[Given passage]
<<<<

We can see that we got 80 rows and 59 columns in the data set. The columns of interest to us are:

  • participant
  • time
  • sex
  • include
  • age
  • height
  • weight
  • fat.whole

For a full description of the data set, you can type ?dxadata in your console. The participant column is good to have to keep track of the data set in the beginning. time is needed to remove some observation that are not needed. This pre-training table only sums up information from before the intervention starts. sex is a grouping variable together with include, Table 1 in (Hammarström et al. 2020) uses Sex and Inclusion in data analysis as grouping for descriptive data. The other variables are used to describe the data sample.

6.2.1 The pipe operator and select

As mentioned above, we will start by selecting the variables we want to work further with. Using the select function from dplyr we can select columns that we need. In the code below I will use select as part of a “pipe”. Think of the pipe as doing operations in sequel. Each time you use the pipe operator (%>%) you say “then do”. The code below translates to:

  • Take the data set dxadata, then do
  • select() the following variables, then do
  • print()

print, is a function that outputs the results of the operations. In each new function of a pipe, the data that we take with us from the above line ends up as the first argument. A representation of this behavior can be expressed as:

DATA %>% FUNCTION(DATA, ARGUMENTS) %>% FUNCTION(DATA, ARGUMENTS) %>% FUNCTION(DATA)

We do not need to type the data part, instead the pipe operator (%>%) gathers the data from each step and puts it in the subsequent function.

Copy the code below to your own quarto document and run it. When using quarto you might want to set “Chunk output in console” in the settings menu. In my experience, this makes developing code a bit faster.

dxadata %>% # take the dxadata data set
  select(participant, time, sex, include:weight, fat.whole) %>% 
  # select participant, time, sex, include to height and fat.whole
  print() # print the output

Notice that I have added short comments after each line to make it clear what I want to accomplish. We will build further on the above code, and this is a common workflow. Using pipes, it is easy to extend the code by adding lines doing certain operations, one at the time. Notice also that the select function uses a list of variable names with include:weight being short for “take all variables from include to weight”.

6.2.2 Filter observations

The next step will be to filter observations. We need to remove the observations that comes from the post-intervention tests. The time variable contains to values pre and post to remove post-values we need to tell R to remove all observations (rows) containing post. We will use the filter function from dplyr. This will be our first experience with logical operators. Let’s try out two alternatives, copy the code to your console to see the results.

## Alternative 1: ##
dxadata %>% # take the dxadata data set
  select(participant, time, sex, include:weight, fat.whole) %>% 
  # select participant, time, sex, include to height and fat.whole
  
  # Filter away all observation with "post"

>>>>

[Instructions]
(a) In the dplyr passage, how many rows and columns does the data set have?
(b) Write out everything in the dplyr passage from "print, is a" down to "ARGUMENTS) %>% FUNCTION(DATA)".
The entries have no connection to the dplyr passage.

[Source data]
<<<<

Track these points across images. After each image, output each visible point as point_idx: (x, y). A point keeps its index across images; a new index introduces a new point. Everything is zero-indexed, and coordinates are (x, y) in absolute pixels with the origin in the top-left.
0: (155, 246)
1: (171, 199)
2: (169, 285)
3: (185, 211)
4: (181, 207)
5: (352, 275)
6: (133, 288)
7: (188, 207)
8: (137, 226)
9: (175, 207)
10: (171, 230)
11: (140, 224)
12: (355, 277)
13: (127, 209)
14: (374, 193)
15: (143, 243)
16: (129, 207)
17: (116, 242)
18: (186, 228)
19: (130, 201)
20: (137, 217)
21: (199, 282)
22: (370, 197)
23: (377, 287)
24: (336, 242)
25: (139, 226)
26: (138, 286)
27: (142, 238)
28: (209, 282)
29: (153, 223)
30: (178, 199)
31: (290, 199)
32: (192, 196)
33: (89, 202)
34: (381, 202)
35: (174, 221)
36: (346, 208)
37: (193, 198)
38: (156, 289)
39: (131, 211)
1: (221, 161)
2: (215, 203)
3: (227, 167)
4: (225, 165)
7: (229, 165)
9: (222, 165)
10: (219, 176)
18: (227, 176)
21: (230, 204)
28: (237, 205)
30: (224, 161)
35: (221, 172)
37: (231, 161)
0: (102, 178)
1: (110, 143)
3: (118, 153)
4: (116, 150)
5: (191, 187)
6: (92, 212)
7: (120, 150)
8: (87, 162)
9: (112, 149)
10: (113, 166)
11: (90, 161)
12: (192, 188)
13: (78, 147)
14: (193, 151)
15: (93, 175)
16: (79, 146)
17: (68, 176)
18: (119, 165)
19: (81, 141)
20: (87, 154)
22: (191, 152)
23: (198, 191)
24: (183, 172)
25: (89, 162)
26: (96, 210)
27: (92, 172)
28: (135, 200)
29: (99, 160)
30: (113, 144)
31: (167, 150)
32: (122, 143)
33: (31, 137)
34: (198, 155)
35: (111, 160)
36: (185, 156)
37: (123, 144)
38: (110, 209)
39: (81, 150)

>>>>
<<<<

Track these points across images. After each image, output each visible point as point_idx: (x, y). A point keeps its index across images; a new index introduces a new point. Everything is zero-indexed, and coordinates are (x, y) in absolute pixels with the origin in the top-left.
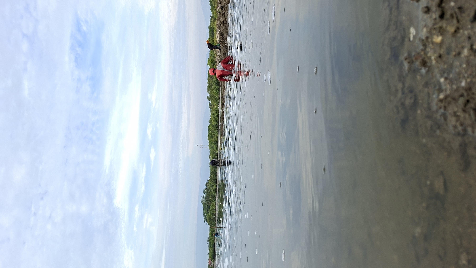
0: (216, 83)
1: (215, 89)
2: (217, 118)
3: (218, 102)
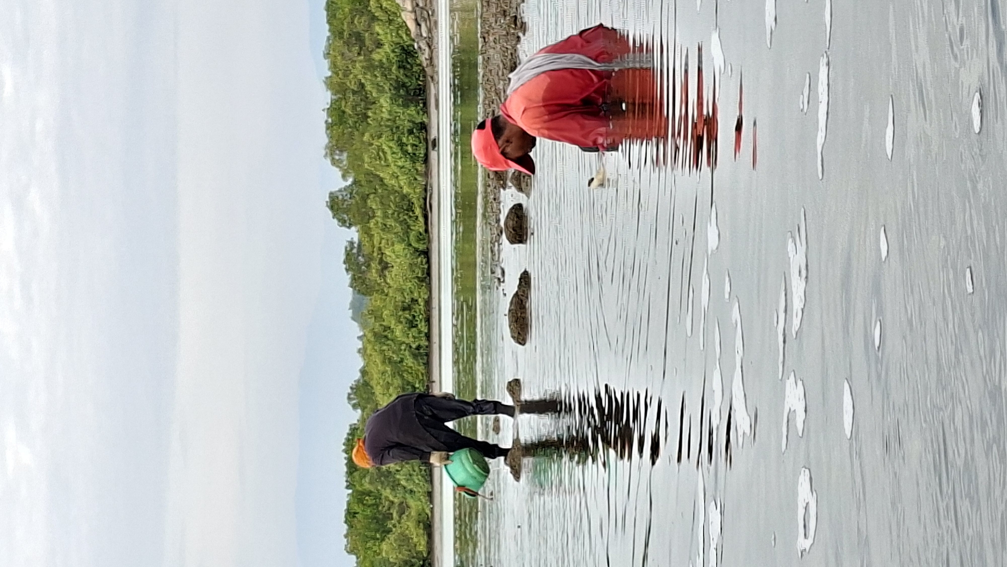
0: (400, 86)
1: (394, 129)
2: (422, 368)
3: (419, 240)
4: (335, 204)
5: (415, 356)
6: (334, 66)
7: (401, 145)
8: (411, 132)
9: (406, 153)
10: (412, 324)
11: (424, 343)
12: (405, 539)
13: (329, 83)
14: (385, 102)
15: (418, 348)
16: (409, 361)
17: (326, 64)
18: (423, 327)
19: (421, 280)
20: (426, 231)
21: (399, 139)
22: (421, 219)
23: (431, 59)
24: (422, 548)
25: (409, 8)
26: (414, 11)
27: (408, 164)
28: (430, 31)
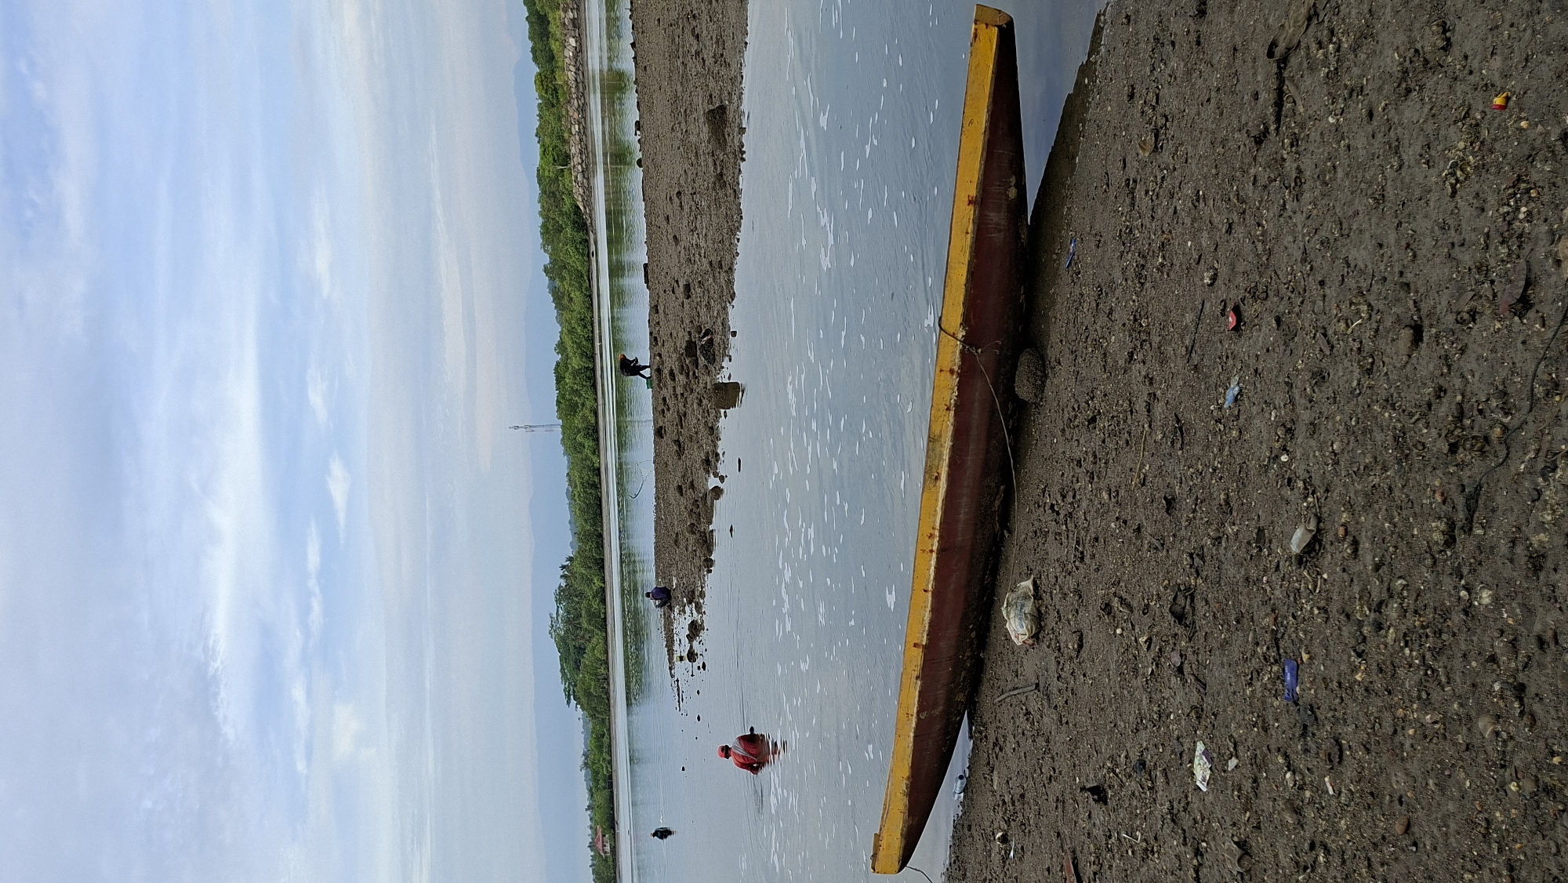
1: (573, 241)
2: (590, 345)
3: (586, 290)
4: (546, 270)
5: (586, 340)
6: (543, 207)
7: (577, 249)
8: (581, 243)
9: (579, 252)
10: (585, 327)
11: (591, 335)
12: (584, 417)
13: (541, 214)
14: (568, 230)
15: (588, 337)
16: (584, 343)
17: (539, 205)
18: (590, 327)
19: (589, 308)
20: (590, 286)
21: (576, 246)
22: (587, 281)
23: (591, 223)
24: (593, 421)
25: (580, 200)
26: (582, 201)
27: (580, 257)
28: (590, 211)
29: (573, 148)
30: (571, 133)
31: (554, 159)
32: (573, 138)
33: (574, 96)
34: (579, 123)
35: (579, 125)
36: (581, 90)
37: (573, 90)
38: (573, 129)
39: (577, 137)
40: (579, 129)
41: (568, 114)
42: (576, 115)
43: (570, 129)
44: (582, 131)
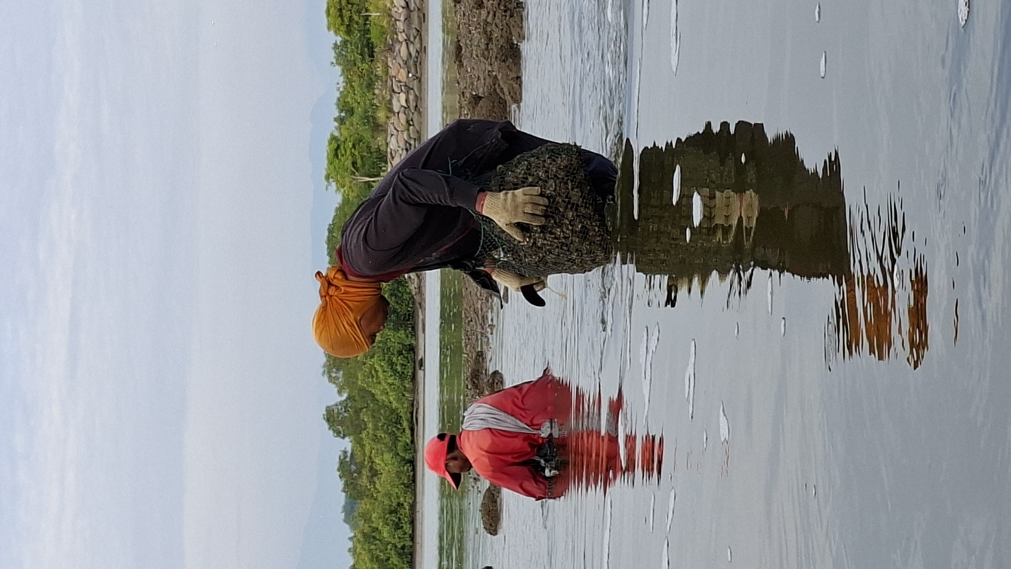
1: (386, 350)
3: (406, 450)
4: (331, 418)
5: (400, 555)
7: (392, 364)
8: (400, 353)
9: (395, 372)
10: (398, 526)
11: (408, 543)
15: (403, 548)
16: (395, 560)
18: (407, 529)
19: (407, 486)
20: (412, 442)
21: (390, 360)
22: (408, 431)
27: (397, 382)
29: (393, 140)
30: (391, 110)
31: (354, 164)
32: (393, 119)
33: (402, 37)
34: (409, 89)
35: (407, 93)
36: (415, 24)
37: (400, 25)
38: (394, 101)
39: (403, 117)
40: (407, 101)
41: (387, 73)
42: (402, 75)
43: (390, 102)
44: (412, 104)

>>>>
<<<<

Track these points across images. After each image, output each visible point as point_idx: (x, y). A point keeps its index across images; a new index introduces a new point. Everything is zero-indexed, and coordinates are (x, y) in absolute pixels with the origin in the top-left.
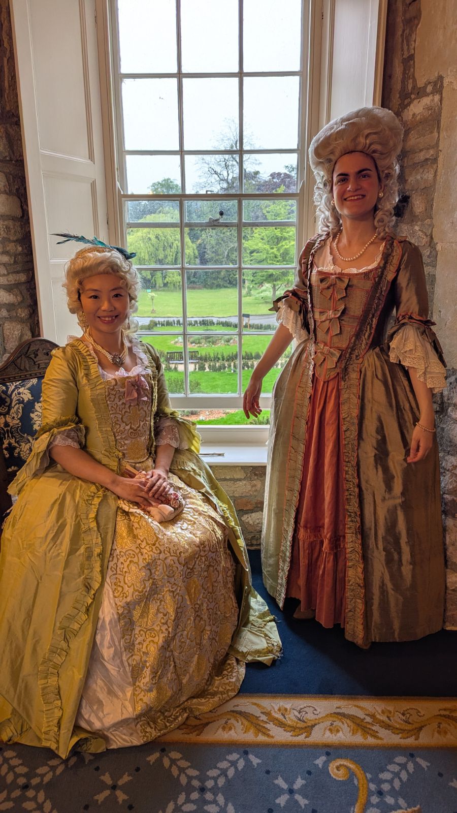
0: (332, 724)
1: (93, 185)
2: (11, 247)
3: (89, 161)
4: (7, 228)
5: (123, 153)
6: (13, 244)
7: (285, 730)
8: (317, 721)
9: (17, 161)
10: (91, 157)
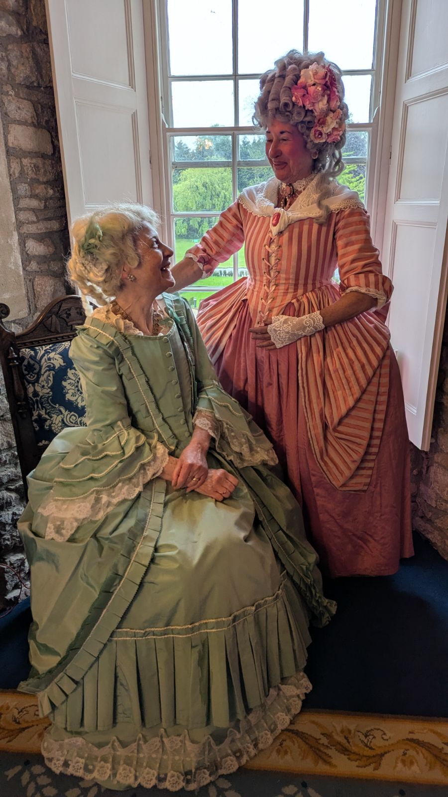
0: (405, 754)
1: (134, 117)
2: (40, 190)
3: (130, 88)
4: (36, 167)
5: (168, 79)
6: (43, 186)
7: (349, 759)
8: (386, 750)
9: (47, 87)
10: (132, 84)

>>>>

[Responses to the tasks]
(a) 80 rows and 59 columns.

(b)
print, is a function that outputs the results of the operations. In each new function of a pipe, the data that we take with us from the above line ends up as the first argument. A representation of this behavior can be expressed as:

DATA %>% FUNCTION(DATA, ARGUMENTS) %>% FUNCTION(DATA, ARGUMENTS) %>% FUNCTION(DATA)